First tweak: increasing the number of replicas in the cluster
The first tweak was quite simple: just increase the number of replicas. This is done easily in Kubernetes:
apiVersion: apps/v1
kind: Deployment
metadata:
name: web-deployment
spec:
replicas: 5
selector:
matchLabels:
app: web
template:
metadata:
labels:
app: web
spec:
containers:
- name: web
image: <your dockerhub username>/<your dockerhub image>:<your dockerhub tag>
imagePullPolicy: IfNotPresent
env:
- name: "host"
valueFrom:
configMapKeyRef:
key: HOST
name: db-secret-credentials
- name: "user"
valueFrom:
configMapKeyRef:
key: POSTGRES_USER
name: db-secret-credentials
- name: "password"
valueFrom:
configMapKeyRef:
key: POSTGRES_PASSWORD
name: db-secret-credentials
- name: "dbname"
valueFrom:
configMapKeyRef:
key: POSTGRES_DB
name: db-secret-credentials
- name: "port"
valueFrom:
configMapKeyRef:
key: PORT
name: db-secret-credentials
You can see that the number of replicas has been increased to 5. Still each instance gets one connection, so this leads to our second tweak.
Tweak 2: increase the number of database connections
The second tweak is also quite simple: increase the number of database connection and use a form of pooling. Information about these functions can be found here.
All we need to do is change the InitializeDatabaseConnection() method in the ‘db.go’ file:
func InitializeDatabaseConnection() (*gorm.DB, error) {
dsn := ConstructDsn()
db, err := gorm.Open(postgres.Open(dsn), &gorm.Config{})
if err != nil {
return nil, err
}
defer func() {
if r := recover(); r != nil {
fmt.Println("Recovered in InitializeDatabaseConnection")
}
}()
connection, err := db.DB()
if err == nil {
connection.SetMaxOpenConns(10)
connection.SetMaxIdleConns(5)
connection.SetConnMaxLifetime(time.Hour)
} else {
return nil, err
}
return db, err
}
The block with connection.SetMaxOpenConns() calls is what has been added.
Results (or no results)
So, what happens in the test. Let’s start with 20 users like in the previous article:
Well, not that much of an improvement, perhaps we will see some more improvement with 100 users:
Wow, here we see an improvement of around 30% in the number of requests. In our previous test it was around 366 RPS, here it is over 450. What is more important, is the fact the performance seems to be stable.

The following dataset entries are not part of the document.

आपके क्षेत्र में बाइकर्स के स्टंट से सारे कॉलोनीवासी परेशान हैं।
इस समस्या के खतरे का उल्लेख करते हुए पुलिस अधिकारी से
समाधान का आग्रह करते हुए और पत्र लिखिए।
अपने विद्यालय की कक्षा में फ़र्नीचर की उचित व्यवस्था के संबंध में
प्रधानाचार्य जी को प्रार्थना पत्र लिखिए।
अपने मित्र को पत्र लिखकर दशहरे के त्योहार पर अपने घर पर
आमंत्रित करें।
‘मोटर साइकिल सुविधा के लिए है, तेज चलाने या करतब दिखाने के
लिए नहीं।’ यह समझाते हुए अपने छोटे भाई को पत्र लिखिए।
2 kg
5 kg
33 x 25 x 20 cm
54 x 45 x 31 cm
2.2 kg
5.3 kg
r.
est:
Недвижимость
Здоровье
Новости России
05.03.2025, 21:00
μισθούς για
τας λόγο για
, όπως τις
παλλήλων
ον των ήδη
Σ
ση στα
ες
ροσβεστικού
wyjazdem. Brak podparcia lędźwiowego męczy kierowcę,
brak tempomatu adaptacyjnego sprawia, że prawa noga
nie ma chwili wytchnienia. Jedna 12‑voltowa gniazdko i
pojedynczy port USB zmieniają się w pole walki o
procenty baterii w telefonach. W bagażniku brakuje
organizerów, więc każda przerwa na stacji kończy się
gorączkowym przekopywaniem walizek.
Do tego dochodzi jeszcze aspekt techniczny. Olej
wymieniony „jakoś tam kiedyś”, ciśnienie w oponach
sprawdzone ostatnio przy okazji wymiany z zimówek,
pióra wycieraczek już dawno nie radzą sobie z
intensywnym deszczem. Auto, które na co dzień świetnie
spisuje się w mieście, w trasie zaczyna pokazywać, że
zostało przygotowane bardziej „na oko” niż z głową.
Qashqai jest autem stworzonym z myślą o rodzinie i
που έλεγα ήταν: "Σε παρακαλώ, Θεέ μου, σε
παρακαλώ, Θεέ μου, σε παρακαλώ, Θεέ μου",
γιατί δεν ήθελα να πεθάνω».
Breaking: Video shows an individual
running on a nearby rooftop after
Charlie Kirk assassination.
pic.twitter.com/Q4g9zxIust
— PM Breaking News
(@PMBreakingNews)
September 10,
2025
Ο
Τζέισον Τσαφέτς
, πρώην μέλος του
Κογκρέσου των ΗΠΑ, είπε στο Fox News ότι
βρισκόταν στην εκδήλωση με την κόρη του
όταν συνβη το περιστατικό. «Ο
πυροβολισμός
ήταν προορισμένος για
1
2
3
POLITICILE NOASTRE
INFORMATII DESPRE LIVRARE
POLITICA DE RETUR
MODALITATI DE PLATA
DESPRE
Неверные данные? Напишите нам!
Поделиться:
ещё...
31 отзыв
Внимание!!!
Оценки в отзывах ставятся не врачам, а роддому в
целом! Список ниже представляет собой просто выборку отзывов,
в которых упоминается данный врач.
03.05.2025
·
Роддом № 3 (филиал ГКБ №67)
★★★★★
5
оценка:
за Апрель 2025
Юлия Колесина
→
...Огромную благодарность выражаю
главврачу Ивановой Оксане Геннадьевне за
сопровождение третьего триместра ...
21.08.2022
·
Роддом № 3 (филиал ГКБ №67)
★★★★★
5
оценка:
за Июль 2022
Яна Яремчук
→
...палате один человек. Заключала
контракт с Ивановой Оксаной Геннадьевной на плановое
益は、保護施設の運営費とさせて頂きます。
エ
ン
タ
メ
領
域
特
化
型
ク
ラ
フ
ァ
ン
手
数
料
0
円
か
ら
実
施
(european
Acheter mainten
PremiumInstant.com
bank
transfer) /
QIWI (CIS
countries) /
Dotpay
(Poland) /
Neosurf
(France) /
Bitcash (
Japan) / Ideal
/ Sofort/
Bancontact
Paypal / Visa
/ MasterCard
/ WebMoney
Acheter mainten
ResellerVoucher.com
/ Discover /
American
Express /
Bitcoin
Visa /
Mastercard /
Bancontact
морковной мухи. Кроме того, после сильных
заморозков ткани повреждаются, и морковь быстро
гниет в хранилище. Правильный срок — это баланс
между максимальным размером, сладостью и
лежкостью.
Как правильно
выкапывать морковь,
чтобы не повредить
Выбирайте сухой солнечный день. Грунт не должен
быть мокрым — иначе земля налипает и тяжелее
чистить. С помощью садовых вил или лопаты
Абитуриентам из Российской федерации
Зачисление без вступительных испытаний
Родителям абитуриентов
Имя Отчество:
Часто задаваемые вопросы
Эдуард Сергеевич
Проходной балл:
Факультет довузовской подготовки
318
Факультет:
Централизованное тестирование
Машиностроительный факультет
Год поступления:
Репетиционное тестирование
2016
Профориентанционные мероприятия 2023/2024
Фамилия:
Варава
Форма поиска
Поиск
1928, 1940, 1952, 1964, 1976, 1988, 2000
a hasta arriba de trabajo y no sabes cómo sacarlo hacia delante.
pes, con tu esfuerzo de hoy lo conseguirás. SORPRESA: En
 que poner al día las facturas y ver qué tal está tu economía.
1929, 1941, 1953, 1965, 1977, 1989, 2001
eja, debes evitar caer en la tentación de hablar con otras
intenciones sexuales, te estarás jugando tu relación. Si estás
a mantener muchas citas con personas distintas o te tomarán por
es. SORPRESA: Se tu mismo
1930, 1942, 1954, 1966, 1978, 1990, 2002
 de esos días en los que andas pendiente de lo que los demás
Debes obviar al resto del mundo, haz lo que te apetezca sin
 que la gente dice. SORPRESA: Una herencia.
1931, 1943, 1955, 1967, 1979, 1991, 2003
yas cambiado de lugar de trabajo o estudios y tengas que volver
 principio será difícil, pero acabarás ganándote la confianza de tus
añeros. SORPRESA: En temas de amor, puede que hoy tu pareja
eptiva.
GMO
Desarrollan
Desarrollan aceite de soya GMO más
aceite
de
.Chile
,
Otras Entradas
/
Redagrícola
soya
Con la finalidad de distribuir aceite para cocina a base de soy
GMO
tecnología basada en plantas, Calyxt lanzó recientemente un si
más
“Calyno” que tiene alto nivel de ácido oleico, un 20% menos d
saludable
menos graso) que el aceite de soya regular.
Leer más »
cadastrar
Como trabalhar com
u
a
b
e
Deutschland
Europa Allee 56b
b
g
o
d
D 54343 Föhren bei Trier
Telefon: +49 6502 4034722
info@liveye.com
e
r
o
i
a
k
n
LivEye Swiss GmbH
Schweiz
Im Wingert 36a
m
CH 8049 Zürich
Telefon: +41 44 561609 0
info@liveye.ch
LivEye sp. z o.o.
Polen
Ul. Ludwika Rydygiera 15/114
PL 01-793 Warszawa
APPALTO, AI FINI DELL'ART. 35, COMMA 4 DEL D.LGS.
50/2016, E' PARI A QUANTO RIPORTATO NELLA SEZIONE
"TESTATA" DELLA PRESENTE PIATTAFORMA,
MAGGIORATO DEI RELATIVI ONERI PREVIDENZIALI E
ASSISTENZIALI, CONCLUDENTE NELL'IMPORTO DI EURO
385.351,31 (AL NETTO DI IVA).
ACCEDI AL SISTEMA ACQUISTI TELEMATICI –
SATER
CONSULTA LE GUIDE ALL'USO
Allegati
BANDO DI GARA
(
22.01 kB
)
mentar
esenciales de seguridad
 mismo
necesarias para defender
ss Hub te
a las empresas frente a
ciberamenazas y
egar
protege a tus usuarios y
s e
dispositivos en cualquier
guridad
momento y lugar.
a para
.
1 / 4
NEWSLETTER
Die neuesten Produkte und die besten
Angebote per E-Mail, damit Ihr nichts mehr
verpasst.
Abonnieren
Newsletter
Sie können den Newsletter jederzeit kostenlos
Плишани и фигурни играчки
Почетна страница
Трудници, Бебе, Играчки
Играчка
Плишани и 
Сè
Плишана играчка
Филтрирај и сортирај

Time to put on a bit more pressure with 250 users.
Again, the performance seems to be stable and much better than in our previous test, where had around 339 RPS. The performance is also very stable unlike the performance we saw in the previous test. Also unlike the previous test there were no failures, another improvement
Now it is time for the big test: 1000 users:
Only a small fall in the RPS-number, but still about 30% beter than in our previous. Also, as per usual very stable performance. Sadly however there were some failures:
Well, one failure, I let it run around 50,000 request, and all I got is one failure, not bad.
Conclusion
It looks like the performance improved on all the fronts, both in the requests per second, the overall stability and the number of failures.
To make this more definite more usecases need to be explored. But it looks like these two simple tweaks made Fiber a worthy competitor for Actix when it comes to performance.